A court in Bangladesh has provided relief to another accused in an anti-India terrorism case. On Tuesday, Abdus Salam Pintu, a former junior minister and member of the Bangladesh Nationalist Party (BNP), who financed terrorists from Pakistan-Occupied Kashmir (POK) and Bangladesh, was freed from prison after 17 years.
Abdus Salam assisted the terrorist group Harkat-ul-Jihad-al-Islami (HuJI), based in Pakistan, in executing attacks on India. He was sentenced to death for orchestrating the grenade assault on Prime Minister Sheikh Hasina in 2004.
Abdus Salam was instrumental in terrorist attacks in India by supporting HuJI’s acquisition of arms, as well as its recruitment and training efforts in camps located in POK. He has been charged with assisting HuJI in training madrassa students in weapons and explosives, as well as raising funds and arms for terrorists in Kashmir.
The HuJI, originating from Pakistan, is classified as a terrorist organization in India, as well as in Bangladesh, New Zealand, Israel, the UK, and the US.
As reported by the Dhaka-based Daily Star, the High Court acquitted Abdus. He had been confined since 2008.
Abdus Salam Pintu, together with another ex-BNP minister, Lutfozzaman Babar, who was cleared of charges last week, participated in the unsuccessful 2004 assassination plot against Hasina. Babar, together with five others, was found not guilty last week in the 2004 Chattogram arms-haul case.
According to a PTI report, the investigation officer in the 2004 grenade attack case informed a Dhaka court in 2021 that Abdus Salam Pintu, who assisted the banned group HuJI, facilitated the group’s acquisition of weapons for action against India.
In 2011, the investigating officer also notified the court that Abdus and Babur had instructed several young individuals, mainly madrassa students, in the use of firearms and explosives.
“Most of their recruits came from Pakistan-Occupied Kashmir (POK) and Bangladesh… They had also mobilised funds, arms and ammunition for insurgents in Kashmir of India,” the investigation officer was quoted as saying by the Daily Star, in 2021.
He mentioned that HuJI’s goal was to assassinate Hasina, as the Awami League administration from 1996 to 2001 was perceived as a “hindrance” to the group’s attempts at “recruiting and training young individuals as operatives, and obtaining weapons for militants active in India and Afghanistan”.
The Dhaka court stated in 2021 that when the Awami League under Hasina lost power in 2001, HuJI was backed by BNP figures Lutfozzaman Babar and Abdus Salam Pintu. Abdus’s brother, Moulana Tajuddin, a leader of HuJI, played a crucial role in assisting the terror group with their schemes to harm India.
Both ministers assisted Abdus’s brother Tajuddin in escaping to Pakistan.

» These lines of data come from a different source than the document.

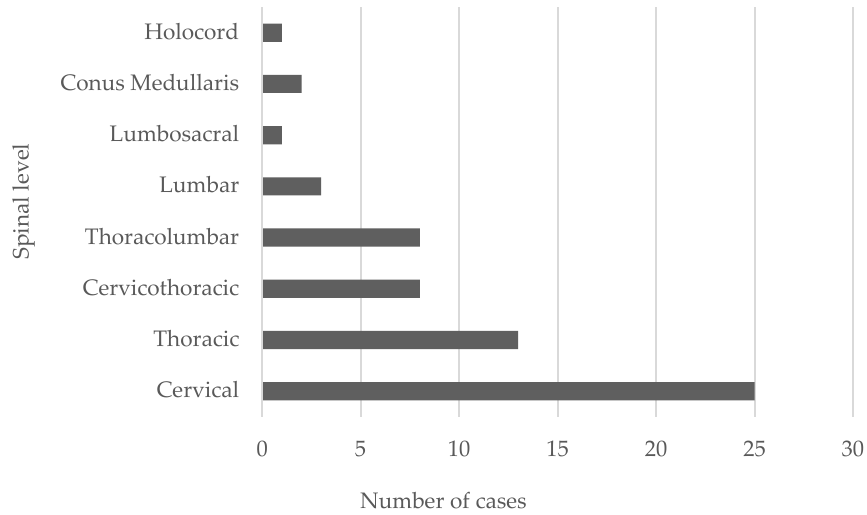
Figure 6. The typical localization of spinal cord abscess in 61 patients with intramedullary spinal cord abscess.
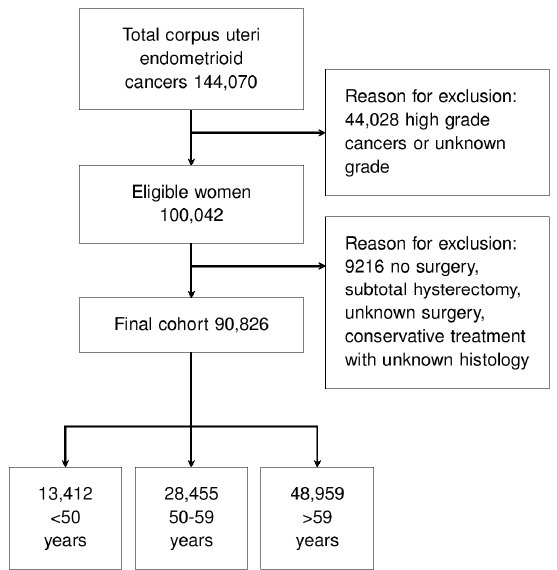
Figure 1. Study flow ‐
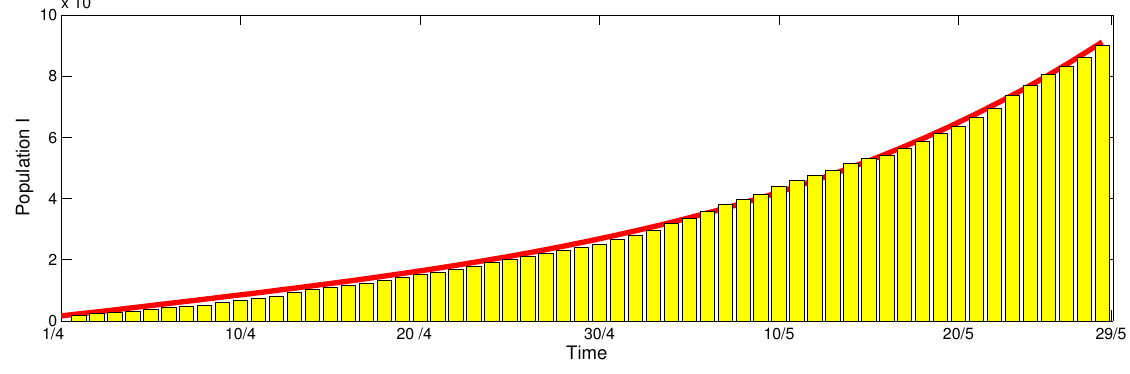
Fig. 3. Time series of infected population with parameter values and initial conditions from Table 1 and 2 during 1 / 4 / 2020 to 29 / 5 / 2020 .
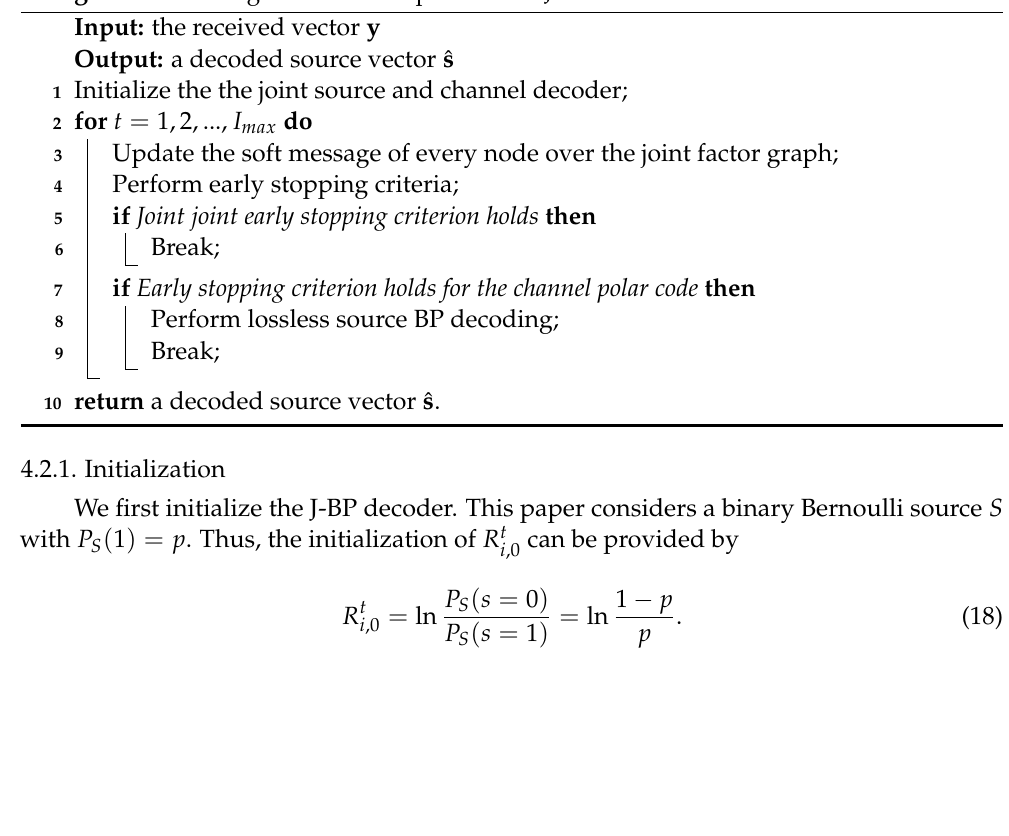
Algorithm 2: A High-Level Description of the Joint Source and Channel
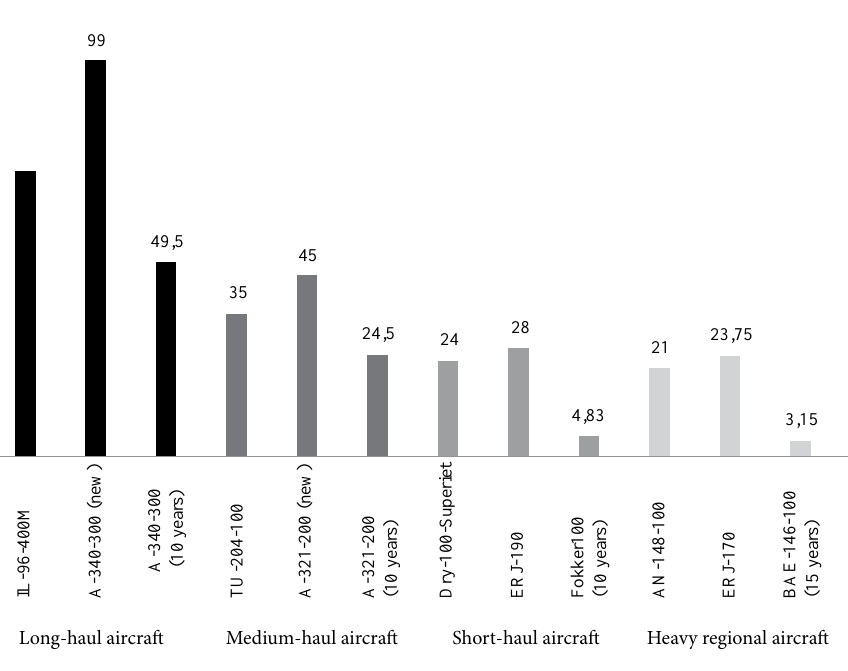
Fig. 2. Cost of Aircraft in the World Market, millions USD (Aralov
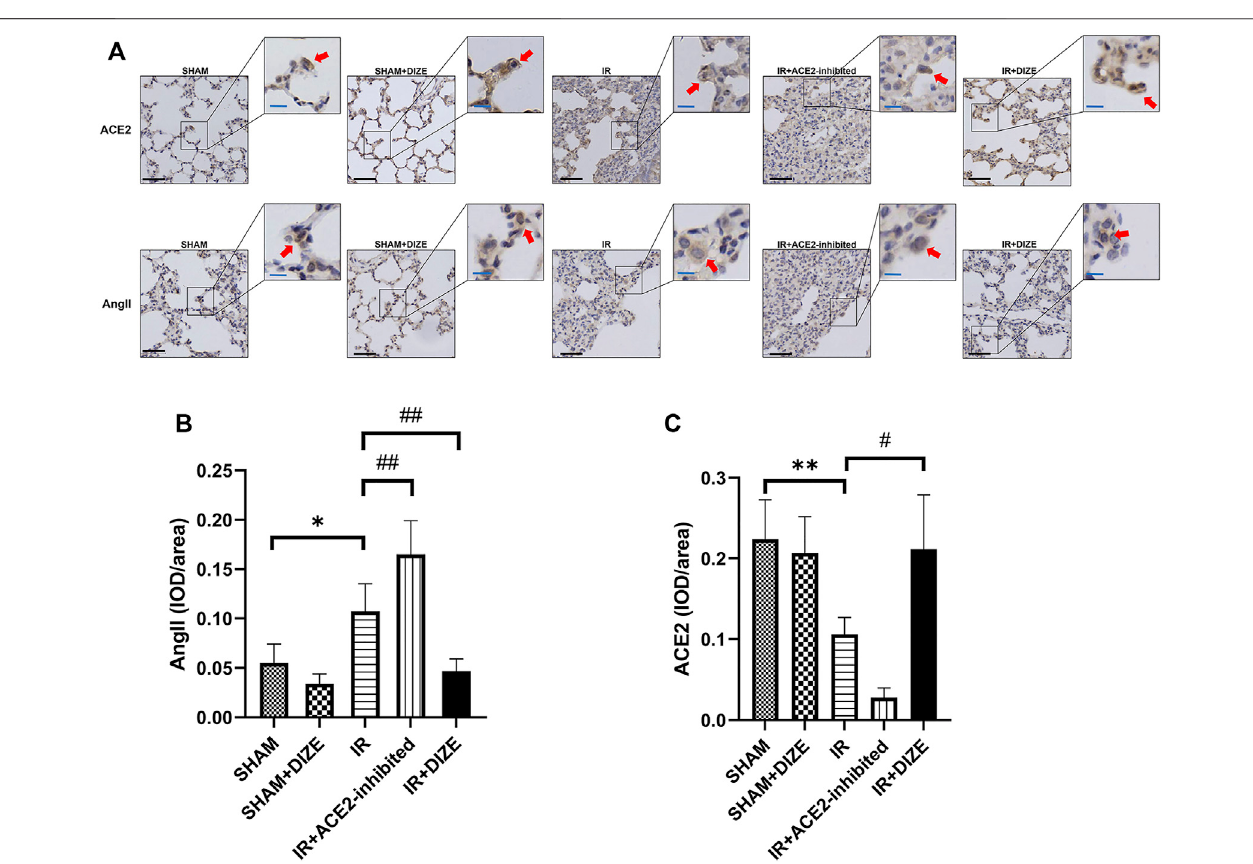
FIGURE 5 | Expression of ACE2 and AngII detected by immumohistochemical (IHC) staining in rat lungs. DIZE signi fi cantly decreases AngII expression in lung tissue, and preserved a higher level of endogenous ACE2 expression during IR injury. (A) IHC staining results of ACE2 and AngII in rat lung (lower left, black scale bar 50 μ m,upperright,bluescalebar20 μ m). (B) Semi-quanti fi cationofAngIIexpression(post-hocanalysis:Dunnett ’ sT3test). (C) Semi-quanti fi cationofACE2expression (post-hoc analysis: Dunnett ’ s T3 test). Mean density (cid:1) IOD/area, which represented the relative concentration of the protein in the area of interest. Data were expressedasmean ± SEM( n (cid:1) 7;representativeimagesareshown). *p < 0.05, **p < 0.01, ***p < 0.001vs. SHAMgroup ; # p < 0.05, ## p < 0.01, # ## p < 0.001vs. IRgroup .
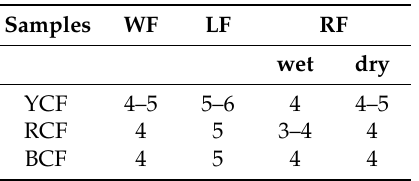
Table 2. Fastness properties of the colored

Abdus Salam Pintu held the position of deputy minister for information, industries, and education during former PM Khaleda Zia’s tenure in the BNP.
The HuJI has played a key role in executing a number of terrorist attacks in India under the Pakistani establishment’s “Bleed India with a Thousand Cuts” strategy. This included multiple low-intensity assaults, like the court complex bombings in Varanasi in 2006, the explosion at the Ajmer Sharif Dargah in 2007, and bomb blasts in Delhi in 2011.